Many museums, including the Gallery, have expressed sympathy and have acknowledged the pain of the recent events. Gallery director Kaywin Feldman rightly notes that we must maintain hope and practice kindness. We must find our humanity and presume that of our fellow citizens. However, kindness and hope will not undo institutional racism, slavery’s most tangible legacy. It is incumbent upon us to do the difficult, critical work to come to terms with the past and to create a new, anti-racist institutional structure. We must foster the kind of full inclusion, diversity, and equity that will enrich not only our own lives but also those of our visitors. The good news is that we’re not starting from zero: some of these discussions are already taking place across the Gallery. As encouraging as this activity is, those discussions must result in institutional change ruled by generosity, respect, and trust.

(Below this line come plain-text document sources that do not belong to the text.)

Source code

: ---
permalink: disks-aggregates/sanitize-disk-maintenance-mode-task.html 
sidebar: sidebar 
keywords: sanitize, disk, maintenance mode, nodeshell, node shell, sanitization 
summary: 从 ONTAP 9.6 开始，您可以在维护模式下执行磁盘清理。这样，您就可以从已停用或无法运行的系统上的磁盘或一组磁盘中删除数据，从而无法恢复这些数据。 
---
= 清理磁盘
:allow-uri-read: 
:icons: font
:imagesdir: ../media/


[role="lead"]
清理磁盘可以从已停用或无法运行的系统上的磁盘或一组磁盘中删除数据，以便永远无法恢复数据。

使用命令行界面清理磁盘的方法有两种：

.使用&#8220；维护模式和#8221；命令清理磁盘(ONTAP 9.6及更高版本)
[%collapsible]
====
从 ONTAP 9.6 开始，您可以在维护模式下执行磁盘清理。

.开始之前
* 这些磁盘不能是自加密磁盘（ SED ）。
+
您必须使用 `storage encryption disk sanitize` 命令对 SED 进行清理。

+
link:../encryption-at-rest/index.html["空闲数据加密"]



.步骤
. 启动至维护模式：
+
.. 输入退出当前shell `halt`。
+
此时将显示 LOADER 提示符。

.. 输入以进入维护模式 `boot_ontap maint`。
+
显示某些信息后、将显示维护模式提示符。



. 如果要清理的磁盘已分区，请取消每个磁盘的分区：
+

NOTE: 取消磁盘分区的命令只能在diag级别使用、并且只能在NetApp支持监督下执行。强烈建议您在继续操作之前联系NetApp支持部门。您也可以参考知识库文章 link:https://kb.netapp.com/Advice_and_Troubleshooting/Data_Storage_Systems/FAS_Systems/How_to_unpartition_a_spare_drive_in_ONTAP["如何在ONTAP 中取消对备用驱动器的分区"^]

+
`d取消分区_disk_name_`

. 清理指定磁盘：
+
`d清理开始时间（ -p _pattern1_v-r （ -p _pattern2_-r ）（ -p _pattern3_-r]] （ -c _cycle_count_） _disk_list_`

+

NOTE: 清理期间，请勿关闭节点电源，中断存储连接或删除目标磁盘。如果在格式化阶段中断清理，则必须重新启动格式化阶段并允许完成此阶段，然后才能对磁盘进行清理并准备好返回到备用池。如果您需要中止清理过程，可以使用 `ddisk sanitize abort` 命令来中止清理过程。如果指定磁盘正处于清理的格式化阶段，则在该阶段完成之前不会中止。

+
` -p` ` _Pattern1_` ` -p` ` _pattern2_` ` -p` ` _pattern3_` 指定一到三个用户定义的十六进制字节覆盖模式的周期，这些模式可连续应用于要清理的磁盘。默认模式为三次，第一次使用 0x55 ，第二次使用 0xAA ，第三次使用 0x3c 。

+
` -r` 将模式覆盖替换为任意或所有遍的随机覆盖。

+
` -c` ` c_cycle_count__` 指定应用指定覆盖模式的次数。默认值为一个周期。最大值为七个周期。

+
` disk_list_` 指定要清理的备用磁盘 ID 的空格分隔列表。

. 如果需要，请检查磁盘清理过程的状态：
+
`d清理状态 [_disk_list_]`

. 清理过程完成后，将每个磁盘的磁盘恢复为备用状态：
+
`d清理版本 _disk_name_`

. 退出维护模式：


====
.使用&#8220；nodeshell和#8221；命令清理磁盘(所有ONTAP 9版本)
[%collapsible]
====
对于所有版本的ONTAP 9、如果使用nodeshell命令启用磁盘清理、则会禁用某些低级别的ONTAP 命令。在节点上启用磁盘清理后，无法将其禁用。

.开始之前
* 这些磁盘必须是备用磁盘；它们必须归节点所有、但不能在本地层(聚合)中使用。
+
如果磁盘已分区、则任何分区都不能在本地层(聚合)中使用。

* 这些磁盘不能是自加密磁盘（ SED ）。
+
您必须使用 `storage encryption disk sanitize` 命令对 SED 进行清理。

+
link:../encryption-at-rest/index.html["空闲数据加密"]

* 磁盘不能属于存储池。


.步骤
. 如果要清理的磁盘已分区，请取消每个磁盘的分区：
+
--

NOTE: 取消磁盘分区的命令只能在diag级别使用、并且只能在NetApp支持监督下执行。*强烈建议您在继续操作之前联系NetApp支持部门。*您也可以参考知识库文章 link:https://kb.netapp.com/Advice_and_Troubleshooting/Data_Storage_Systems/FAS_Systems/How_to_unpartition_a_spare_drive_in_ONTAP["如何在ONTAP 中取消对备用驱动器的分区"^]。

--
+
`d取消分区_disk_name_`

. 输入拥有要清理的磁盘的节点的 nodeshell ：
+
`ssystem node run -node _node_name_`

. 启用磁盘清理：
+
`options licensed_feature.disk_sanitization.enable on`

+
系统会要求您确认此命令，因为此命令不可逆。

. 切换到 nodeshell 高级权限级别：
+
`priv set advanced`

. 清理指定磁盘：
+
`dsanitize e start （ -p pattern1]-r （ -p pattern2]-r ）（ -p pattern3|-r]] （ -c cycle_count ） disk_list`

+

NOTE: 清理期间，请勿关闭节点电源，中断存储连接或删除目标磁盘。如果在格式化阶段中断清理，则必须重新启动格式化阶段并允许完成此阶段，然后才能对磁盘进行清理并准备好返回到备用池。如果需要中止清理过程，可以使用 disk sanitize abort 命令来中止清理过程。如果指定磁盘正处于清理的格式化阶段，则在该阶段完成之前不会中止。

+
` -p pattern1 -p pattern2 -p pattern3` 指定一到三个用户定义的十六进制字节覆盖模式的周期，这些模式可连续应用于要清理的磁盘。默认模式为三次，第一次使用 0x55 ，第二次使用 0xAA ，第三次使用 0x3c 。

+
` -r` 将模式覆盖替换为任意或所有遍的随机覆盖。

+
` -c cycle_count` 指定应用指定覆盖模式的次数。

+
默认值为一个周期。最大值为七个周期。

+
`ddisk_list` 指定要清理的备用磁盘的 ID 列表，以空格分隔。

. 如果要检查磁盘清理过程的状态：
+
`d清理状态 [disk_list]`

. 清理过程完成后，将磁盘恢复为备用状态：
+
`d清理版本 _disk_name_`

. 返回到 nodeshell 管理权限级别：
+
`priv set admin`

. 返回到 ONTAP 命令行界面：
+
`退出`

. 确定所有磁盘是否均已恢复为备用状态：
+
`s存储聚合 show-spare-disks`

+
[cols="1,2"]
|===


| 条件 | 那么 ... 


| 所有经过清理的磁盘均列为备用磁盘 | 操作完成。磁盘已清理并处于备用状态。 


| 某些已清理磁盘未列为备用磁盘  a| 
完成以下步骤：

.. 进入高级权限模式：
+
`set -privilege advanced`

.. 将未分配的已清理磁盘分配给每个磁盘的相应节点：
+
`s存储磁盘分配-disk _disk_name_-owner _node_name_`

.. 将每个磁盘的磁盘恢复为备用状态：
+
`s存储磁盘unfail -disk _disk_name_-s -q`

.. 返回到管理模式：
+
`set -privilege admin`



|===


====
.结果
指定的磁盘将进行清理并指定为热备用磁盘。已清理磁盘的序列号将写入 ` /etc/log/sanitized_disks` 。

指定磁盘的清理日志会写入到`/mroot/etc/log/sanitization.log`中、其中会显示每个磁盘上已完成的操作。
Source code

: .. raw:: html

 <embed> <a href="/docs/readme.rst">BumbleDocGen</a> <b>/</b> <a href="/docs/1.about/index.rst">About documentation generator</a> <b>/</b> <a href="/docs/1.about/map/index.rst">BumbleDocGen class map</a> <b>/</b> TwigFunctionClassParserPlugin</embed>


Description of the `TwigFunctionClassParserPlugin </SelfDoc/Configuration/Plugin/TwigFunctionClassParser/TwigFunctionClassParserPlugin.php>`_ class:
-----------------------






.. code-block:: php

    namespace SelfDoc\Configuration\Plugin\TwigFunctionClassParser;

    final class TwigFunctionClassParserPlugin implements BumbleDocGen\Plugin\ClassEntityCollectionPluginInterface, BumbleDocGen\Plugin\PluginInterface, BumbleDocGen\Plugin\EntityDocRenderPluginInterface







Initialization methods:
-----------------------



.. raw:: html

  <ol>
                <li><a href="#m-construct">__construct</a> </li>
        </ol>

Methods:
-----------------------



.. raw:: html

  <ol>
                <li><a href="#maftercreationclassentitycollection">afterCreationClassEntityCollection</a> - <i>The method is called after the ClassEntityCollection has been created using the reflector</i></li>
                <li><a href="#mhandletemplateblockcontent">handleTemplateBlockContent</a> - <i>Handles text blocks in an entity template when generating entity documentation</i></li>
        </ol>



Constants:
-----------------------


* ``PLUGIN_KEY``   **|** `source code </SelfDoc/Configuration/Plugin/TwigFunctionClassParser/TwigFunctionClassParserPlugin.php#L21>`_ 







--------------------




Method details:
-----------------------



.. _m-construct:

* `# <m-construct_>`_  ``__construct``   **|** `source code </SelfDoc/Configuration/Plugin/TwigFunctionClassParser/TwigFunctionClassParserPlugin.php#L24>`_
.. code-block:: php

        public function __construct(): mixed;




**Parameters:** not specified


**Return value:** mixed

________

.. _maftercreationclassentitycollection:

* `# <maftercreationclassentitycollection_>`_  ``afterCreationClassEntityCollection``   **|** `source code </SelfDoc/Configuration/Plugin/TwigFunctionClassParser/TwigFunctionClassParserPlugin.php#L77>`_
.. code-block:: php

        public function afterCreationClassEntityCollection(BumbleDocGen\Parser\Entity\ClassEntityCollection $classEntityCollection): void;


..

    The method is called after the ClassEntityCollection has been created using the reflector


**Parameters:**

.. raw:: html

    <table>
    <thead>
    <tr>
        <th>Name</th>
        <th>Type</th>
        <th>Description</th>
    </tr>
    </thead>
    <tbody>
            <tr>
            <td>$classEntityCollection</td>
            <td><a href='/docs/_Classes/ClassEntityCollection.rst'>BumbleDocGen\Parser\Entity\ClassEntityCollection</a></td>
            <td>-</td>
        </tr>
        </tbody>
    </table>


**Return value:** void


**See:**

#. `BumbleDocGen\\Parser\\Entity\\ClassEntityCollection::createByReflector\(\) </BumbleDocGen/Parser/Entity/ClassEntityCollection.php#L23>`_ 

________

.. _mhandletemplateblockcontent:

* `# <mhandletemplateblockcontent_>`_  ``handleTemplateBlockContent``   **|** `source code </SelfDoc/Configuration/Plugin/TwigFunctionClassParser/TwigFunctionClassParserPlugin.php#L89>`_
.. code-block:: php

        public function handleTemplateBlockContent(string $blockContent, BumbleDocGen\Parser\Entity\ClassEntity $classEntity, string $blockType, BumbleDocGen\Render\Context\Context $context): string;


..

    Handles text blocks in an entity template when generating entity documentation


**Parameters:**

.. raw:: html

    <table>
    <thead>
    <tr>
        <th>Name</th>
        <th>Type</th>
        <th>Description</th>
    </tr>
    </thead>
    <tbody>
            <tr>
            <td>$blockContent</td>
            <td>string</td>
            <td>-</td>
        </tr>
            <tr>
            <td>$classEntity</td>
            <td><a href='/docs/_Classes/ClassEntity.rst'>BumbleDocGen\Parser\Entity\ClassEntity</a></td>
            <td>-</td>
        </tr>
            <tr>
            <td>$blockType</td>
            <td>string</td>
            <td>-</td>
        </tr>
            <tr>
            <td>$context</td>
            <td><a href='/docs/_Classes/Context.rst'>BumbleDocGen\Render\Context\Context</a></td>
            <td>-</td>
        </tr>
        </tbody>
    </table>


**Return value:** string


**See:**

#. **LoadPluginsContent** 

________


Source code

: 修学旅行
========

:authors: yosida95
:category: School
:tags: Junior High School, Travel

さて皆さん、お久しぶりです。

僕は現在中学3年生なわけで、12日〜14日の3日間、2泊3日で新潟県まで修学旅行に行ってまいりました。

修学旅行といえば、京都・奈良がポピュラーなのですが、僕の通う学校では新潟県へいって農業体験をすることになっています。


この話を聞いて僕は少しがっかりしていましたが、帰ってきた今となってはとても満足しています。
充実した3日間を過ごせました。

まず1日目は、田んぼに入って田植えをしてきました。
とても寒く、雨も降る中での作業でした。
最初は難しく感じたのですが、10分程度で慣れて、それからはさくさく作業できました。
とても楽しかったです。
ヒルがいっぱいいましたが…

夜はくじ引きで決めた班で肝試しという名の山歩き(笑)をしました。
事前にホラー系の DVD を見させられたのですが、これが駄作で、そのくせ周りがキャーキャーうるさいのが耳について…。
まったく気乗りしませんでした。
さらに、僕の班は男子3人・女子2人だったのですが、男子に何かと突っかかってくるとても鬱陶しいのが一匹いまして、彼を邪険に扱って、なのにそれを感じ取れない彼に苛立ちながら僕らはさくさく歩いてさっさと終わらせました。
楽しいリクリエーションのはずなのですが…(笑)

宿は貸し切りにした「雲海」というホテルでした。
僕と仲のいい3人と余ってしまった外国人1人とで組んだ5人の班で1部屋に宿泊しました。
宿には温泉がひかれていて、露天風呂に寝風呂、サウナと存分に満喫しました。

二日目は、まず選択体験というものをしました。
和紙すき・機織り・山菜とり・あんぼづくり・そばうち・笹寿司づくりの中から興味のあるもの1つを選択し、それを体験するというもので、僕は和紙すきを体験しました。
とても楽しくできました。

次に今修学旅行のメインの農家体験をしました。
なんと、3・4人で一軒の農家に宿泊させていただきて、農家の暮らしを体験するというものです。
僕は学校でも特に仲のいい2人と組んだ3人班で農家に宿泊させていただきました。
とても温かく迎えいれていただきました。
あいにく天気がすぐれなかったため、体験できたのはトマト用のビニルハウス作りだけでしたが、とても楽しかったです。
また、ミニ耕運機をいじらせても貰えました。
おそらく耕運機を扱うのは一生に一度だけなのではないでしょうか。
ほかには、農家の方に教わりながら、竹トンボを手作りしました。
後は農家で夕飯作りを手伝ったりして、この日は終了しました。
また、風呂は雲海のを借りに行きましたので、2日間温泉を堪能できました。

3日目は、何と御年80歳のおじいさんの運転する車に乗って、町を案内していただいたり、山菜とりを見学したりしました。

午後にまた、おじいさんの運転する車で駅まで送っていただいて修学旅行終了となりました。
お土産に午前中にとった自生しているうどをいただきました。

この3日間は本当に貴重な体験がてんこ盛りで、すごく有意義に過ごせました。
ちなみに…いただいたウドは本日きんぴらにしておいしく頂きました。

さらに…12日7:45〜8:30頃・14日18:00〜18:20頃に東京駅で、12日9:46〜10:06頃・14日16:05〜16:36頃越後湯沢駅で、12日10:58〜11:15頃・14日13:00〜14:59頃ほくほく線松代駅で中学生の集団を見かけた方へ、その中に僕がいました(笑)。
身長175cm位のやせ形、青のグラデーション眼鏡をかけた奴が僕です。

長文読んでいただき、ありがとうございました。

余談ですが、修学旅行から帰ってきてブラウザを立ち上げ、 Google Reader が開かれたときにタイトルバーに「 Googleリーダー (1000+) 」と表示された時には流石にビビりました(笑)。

Juneteenth also brings to mind the speech Booker T. Washington gave at the 1897 unveiling of Augustus Saint-Gaudens’s Shaw Memorial in Boston. The memorial immortalizes the soldiers of the Massachusetts 54th Regiment, the first all-Black Civil War unit enlisted in the North, and their white commander Colonel Robert Gould Shaw.
Praising the Black soldiers who, in the same spirit as today’s activists and protestors, fought so courageously for the emancipation of their fellow African Americans, Booker T. Washington insisted that the monument “stands for effort, not for victory complete.”
In 1900, Saint-Gaudens created a plaster version of the Shaw Memorial, which is now displayed in the Gallery’s West Building. It is a standing reminder that we have a lot of work to do. However, I remain convinced that together we can finish this crucial work, fulfilling the hope of full emancipation embodied by Juneteenth.